Aim of the exercise: Please rename "CONTATTI" to "RECAPITI" throughout the entries and give their lines again with nothing else changed.

--------

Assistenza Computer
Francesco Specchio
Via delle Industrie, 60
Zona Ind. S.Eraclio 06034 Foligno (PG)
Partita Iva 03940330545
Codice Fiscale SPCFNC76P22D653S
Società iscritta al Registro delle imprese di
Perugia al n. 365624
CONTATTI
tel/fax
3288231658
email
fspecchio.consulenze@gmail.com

--------

Task solution:
Assistenza Computer
Francesco Specchio
Via delle Industrie, 60
Zona Ind. S.Eraclio 06034 Foligno (PG)
Partita Iva 03940330545
Codice Fiscale SPCFNC76P22D653S
Società iscritta al Registro delle imprese di
Perugia al n. 365624
RECAPITI
tel/fax
3288231658
email
fspecchio.consulenze@gmail.com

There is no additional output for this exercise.